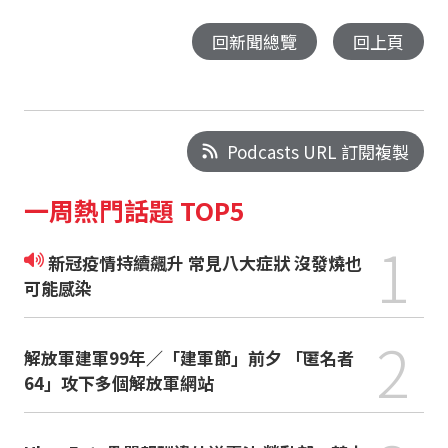
回新聞總覽
回上頁
Podcasts URL 訂閱複製
一周熱門話題 TOP5
1
新冠疫情持續飆升 常見八大症狀 沒發燒也
可能感染
2
解放軍建軍99年／「建軍節」前夕 「匿名者
64」攻下多個解放軍網站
# # #
** WHAT IS EXPECTED **
Copy all of the data above word for word, keeping each line as it appears. Leave out the picture.

** OUTPUT FOR THIS EXERCISE **
回新聞總覽
回上頁
Podcasts URL 訂閱複製
一周熱門話題 TOP5
1
新冠疫情持續飆升 常見八大症狀 沒發燒也
可能感染
2
解放軍建軍99年／「建軍節」前夕 「匿名者
64」攻下多個解放軍網站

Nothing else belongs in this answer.